Starting tomorrow, South Carolina law enforcement officers must read drunken driving suspects their Miranda rights before administering field sobriety tests, the Greenville News reports.
Supporters say the new requirement, part of a law that lowers the maximum legal blood alcohol content to .08, will help prevent cases from being thrown out because an officer didn’t make suspects aware of their constitutional rights.
Critics said it will have the opposite effect. “It will have the end result of thwarting law enforcement’s efforts to detect those people who are driving on the highways under the influence,” said 13th Circuit Solicitor Bob Ariail. “I suspect that’s exactly what it was intended to do.” Requiring officers to read suspects their Miranda rights before administering sobriety tests gives defense attorneys a way to have a case thrown out on a technicality if it isn’t done, said Ariail and Donna Carter of Mothers Against Drunk Driving.

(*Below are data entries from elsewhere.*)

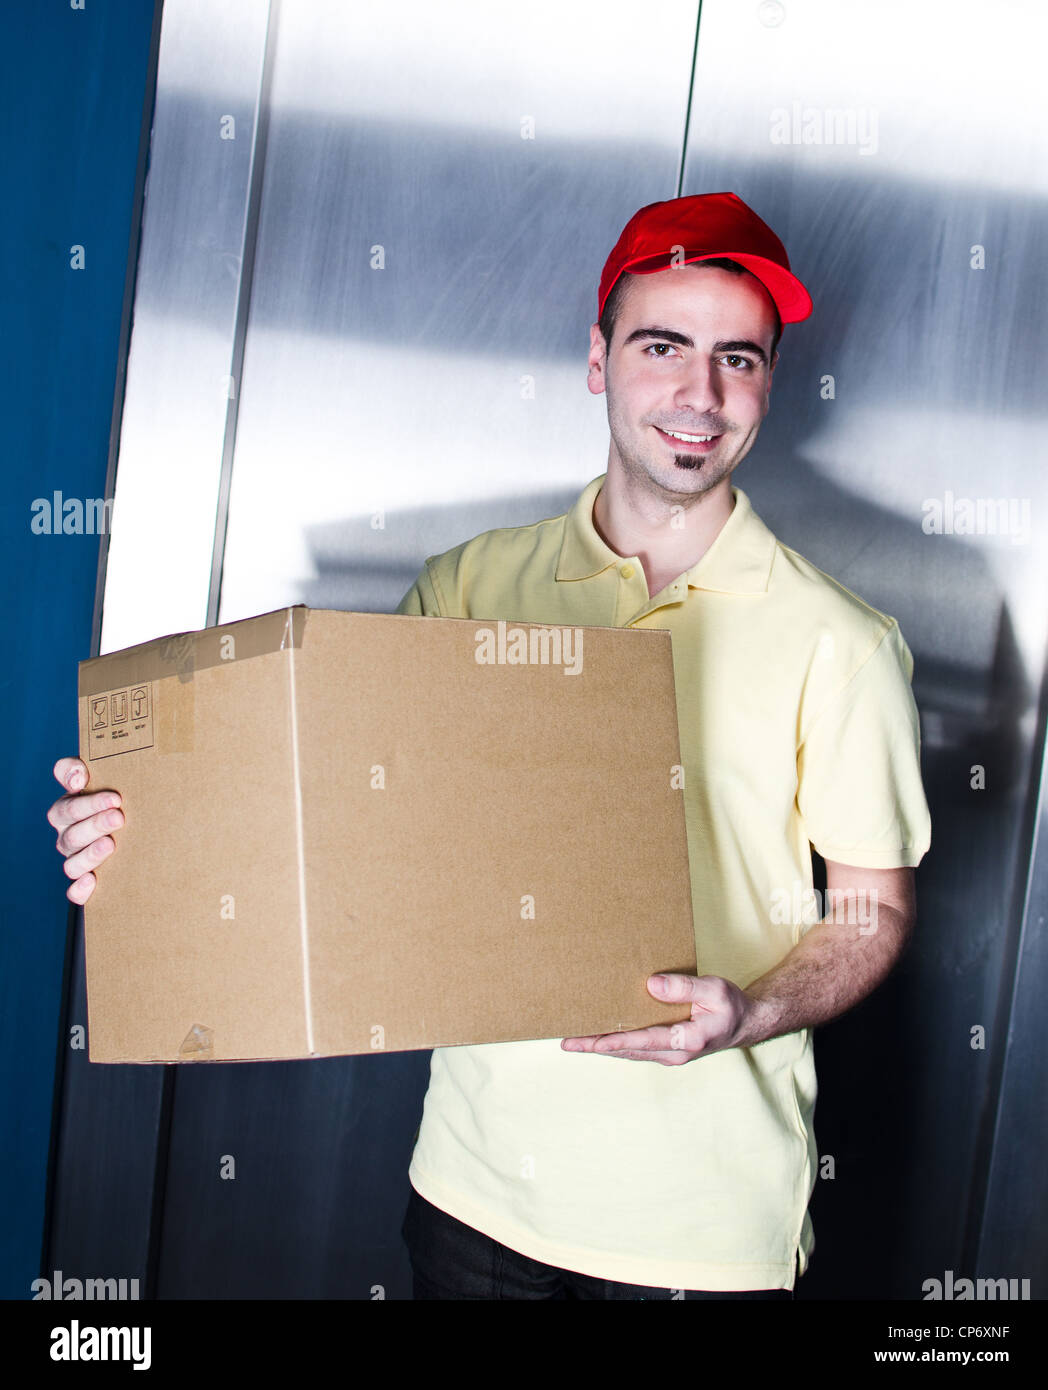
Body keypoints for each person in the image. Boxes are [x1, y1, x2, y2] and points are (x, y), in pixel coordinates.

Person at [48, 192, 931, 1301]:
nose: (699, 396)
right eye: (662, 345)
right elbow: (334, 823)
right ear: (598, 358)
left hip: (702, 1233)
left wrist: (751, 1012)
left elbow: (873, 909)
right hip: (472, 1198)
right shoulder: (470, 586)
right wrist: (145, 836)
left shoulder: (840, 642)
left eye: (737, 359)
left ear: (768, 382)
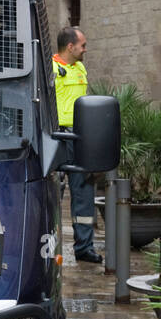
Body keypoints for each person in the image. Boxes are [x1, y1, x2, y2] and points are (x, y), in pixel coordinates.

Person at [53, 26, 101, 263]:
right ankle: (49, 245)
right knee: (53, 191)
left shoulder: (80, 67)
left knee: (83, 191)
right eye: (83, 45)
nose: (85, 49)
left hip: (80, 136)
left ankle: (84, 247)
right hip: (57, 137)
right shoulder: (50, 69)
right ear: (70, 47)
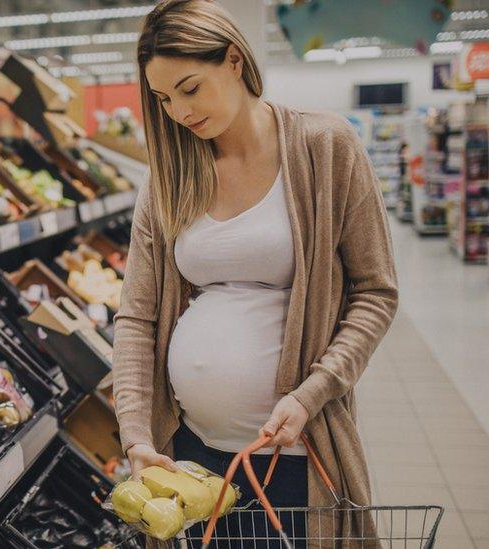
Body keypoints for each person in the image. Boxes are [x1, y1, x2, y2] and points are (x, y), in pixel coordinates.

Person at [111, 1, 398, 547]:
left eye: (190, 88)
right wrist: (136, 433)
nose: (179, 112)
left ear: (235, 60)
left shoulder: (324, 147)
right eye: (164, 99)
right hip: (190, 454)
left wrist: (313, 392)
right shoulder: (169, 178)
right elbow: (136, 316)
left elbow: (375, 292)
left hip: (295, 452)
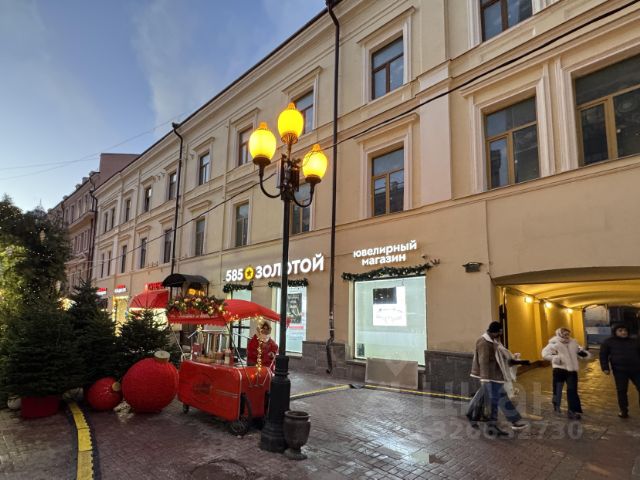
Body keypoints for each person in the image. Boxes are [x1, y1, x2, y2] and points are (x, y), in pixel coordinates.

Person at [470, 321, 529, 436]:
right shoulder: (484, 342)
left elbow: (502, 358)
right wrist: (485, 380)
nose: (500, 335)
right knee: (494, 401)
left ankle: (511, 423)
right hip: (489, 378)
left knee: (498, 400)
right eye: (499, 332)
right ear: (495, 332)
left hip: (496, 377)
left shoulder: (495, 341)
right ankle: (492, 425)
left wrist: (516, 360)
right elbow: (483, 362)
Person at [542, 327, 591, 420]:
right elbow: (544, 354)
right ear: (559, 334)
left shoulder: (573, 343)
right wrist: (556, 358)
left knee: (572, 390)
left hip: (572, 371)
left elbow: (580, 353)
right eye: (564, 334)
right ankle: (556, 406)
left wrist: (583, 354)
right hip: (559, 370)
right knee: (557, 390)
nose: (566, 336)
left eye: (568, 334)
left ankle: (572, 411)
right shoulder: (554, 343)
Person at [599, 324, 640, 418]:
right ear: (615, 332)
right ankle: (623, 410)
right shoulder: (608, 342)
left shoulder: (634, 341)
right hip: (620, 371)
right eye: (620, 330)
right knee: (622, 390)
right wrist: (605, 367)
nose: (623, 332)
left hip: (636, 370)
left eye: (625, 330)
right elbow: (603, 355)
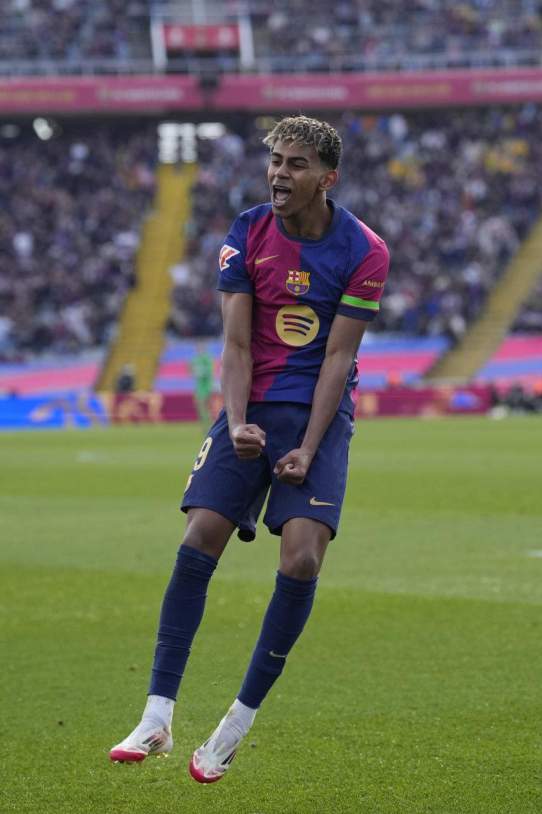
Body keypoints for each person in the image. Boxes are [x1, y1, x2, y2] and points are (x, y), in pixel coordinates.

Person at [109, 115, 390, 782]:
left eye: (294, 164)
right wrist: (236, 423)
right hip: (250, 406)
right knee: (198, 534)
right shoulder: (245, 234)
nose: (278, 175)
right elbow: (235, 346)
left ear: (327, 177)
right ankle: (156, 716)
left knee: (300, 560)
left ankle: (234, 726)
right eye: (275, 162)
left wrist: (307, 446)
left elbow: (337, 359)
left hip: (316, 416)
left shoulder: (364, 250)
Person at [190, 341, 214, 427]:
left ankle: (210, 423)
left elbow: (209, 372)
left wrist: (201, 373)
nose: (199, 350)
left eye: (201, 348)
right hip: (199, 387)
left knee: (207, 406)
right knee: (200, 407)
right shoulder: (194, 359)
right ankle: (203, 424)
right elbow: (191, 372)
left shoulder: (207, 359)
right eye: (198, 348)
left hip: (206, 387)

Richard Seamon, a professor of law at the University of South Carolina, supports the new law on the ground that it never hurts to notify citizens of their rights. “I don’t think it’s going to be a serious obstacle for law enforcement,” he said. “It’s another technicality, granted, any time you make police do something extra and they don’t do it then you’re probably going to have some good lawyers getting people sprung for that, but that’s the tradeoff.”
Ariail said he anticipates that more people will refuse to agree to the sobriety tests. A first refusal causes a three-month license suspension; a second refusal, six months. Some states make it a crime to refuse.